Thunder in the Night


The Lord hath comforted his people (Mosiah 12:23).

“Sammy, it’s time to leave!” Mom called.

Sammy closed his book about spiders, put it in his backpack, and raced to the car. He had been waiting all week for his family’s camping trip. As they drove along, he could hear his parents talking in the front seat.

“The weather report said we might have a thunderstorm in the next day or two,” Dad said to Mom.

“Does that mean lightning?” Sammy asked. Suddenly he wasn’t so excited about camping.

“There might be a little rain,” Dad explained. “But we’ll be careful. We can always get in our car if there’s any lightning.”

Sammy didn’t feel much better. He loved reading about bugs, volcanoes, and even lightning, but all those things were much less scary on the pages of a book than in real life.

At the campsite, Sammy quickly forgot his fears. He played with his brothers, helped Dad set up the tent, and watched the campfire crackle to life. He went hiking, played games, and roasted lots of marshmallows.

On the last night of the camping trip, Sammy looked up at thousands of stars spread across the sky. A cold wind made him shiver, so he ran inside the tent, snuggled into his sleeping bag, and quickly fell asleep. A few hours later, a loud boom made him jump. Thunder! He ran to the tent door and tried to unzip it.

“Sammy, stay here!” Mom said.

“But, Mom, shouldn’t we go get in our car?” Sammy asked. His knees felt wobbly, and he let Mom pull him onto her lap.

“There are a lot of trees and a big open meadow between us and the car,” Mom said. “I think we’re safer here in the tent for now.”

Sammy started to cry. A bright flash lit up the tent, and then came the crashing thunder. Mom held Sammy close. “The storm will be over soon,” she said. “Let’s ask Heavenly Father to help you not be afraid.”

Sammy slid onto his knees on the hard, bumpy ground. The lightning flashed again, followed by more thunder. “Please help me feel better and not be afraid. Please bless the wind to blow the clouds away so the lightning will stop,” Sammy prayed.

He ended his prayer and got back into Mom’s arms. She held him while they listened to the wind and the rain. Slowly, his shivering and crying stopped.

He jumped when the lightning flared again, but the thunder was much quieter this time. “It’s farther away, Mom!” he whispered.

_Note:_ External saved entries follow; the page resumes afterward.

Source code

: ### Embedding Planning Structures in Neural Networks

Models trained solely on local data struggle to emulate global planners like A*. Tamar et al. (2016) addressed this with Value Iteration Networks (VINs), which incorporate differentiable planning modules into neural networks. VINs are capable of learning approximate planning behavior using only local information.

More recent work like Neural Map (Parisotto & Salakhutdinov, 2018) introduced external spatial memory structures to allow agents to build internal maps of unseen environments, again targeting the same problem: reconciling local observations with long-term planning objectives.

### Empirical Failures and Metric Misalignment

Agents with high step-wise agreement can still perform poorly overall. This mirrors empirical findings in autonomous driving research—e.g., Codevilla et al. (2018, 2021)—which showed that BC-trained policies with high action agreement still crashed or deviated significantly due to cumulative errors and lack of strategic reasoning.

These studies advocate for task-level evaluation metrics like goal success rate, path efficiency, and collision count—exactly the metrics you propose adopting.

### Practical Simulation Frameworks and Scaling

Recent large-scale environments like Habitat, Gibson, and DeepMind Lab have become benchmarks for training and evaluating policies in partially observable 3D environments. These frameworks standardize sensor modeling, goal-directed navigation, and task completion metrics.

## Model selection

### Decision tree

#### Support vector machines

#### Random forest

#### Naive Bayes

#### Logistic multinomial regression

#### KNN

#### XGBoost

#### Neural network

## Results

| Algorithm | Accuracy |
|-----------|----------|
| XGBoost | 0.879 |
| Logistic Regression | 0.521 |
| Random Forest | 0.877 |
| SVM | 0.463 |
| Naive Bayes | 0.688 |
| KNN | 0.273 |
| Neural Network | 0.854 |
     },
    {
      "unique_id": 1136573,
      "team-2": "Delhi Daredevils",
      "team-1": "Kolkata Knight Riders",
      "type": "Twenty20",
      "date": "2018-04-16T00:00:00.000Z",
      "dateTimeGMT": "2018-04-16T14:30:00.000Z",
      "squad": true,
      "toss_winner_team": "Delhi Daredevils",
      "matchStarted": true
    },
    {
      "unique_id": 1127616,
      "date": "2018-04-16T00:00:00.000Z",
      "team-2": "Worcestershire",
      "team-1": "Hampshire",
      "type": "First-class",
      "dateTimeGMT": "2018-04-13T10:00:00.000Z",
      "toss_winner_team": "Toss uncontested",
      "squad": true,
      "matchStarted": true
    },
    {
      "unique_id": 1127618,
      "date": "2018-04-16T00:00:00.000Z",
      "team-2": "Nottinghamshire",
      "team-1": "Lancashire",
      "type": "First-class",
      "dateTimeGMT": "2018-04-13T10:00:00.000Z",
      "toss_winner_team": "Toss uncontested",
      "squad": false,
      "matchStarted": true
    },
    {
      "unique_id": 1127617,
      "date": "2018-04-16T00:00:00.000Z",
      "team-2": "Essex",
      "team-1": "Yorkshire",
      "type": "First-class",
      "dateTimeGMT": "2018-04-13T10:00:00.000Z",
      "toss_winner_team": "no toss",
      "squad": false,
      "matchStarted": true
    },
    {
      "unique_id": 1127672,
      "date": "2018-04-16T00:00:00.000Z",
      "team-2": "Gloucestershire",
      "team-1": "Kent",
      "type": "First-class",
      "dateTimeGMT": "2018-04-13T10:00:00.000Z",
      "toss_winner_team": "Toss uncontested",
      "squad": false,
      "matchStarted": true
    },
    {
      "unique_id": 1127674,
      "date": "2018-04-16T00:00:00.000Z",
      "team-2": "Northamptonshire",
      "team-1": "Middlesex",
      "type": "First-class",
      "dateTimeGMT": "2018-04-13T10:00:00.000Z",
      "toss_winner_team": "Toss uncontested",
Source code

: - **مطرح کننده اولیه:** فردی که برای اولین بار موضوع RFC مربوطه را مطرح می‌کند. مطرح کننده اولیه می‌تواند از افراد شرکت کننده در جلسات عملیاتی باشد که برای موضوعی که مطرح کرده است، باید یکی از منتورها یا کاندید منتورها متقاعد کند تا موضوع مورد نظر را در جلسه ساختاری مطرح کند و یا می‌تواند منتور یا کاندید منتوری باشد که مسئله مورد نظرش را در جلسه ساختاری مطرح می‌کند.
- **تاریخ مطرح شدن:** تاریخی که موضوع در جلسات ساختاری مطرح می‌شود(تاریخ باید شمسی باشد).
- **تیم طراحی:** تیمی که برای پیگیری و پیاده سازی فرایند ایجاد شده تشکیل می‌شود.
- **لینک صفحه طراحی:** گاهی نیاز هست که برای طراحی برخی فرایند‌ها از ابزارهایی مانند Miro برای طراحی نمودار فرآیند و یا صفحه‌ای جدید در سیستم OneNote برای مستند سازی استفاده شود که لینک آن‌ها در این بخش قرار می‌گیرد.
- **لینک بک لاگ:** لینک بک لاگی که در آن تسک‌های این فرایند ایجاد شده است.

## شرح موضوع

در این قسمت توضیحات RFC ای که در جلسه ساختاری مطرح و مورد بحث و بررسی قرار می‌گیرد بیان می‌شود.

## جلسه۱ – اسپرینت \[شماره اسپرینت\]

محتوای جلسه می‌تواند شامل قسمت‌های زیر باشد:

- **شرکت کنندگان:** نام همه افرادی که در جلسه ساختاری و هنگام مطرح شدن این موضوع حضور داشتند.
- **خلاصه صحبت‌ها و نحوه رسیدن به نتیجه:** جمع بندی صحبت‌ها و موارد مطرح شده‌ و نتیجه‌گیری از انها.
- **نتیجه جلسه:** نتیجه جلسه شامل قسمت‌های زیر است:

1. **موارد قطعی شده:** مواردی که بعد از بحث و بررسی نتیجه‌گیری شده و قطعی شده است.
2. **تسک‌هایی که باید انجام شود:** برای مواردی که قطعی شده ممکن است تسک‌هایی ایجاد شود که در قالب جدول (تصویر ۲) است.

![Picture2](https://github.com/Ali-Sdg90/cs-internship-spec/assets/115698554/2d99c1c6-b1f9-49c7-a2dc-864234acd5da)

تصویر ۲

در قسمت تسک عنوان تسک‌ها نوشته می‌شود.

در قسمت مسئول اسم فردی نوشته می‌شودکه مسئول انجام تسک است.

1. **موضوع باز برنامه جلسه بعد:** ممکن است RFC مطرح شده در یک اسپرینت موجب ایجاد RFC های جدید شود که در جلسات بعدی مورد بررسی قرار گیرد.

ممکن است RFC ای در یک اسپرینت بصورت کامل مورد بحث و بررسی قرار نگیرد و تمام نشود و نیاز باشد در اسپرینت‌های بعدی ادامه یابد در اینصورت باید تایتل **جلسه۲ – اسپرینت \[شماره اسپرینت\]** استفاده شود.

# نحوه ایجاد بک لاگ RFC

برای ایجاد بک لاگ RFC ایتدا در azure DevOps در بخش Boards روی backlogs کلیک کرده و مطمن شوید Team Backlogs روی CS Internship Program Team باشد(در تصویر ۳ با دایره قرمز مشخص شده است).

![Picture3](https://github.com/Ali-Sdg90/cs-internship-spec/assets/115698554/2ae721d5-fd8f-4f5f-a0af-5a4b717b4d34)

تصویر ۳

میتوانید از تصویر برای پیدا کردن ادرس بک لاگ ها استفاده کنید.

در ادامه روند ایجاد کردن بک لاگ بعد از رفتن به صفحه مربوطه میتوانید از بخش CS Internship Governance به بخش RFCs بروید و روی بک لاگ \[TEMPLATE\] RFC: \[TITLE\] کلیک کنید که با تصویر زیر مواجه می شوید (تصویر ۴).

The raindrops were slowing down too. It was several minutes before lightning lit up the tent again, and it was already so far away that they couldn’t hear the thunder.

“Heavenly Father answered your prayer,” Mom said.

Sammy smiled in the dark. He still felt a little nervous about the lightning, but he was warm throughout his whole body. His prayer had been answered. The storm was blowing away, and he was safe. Best of all, he knew Heavenly Father loved him and was listening to his prayers, even in the middle of the night when he was far away from home.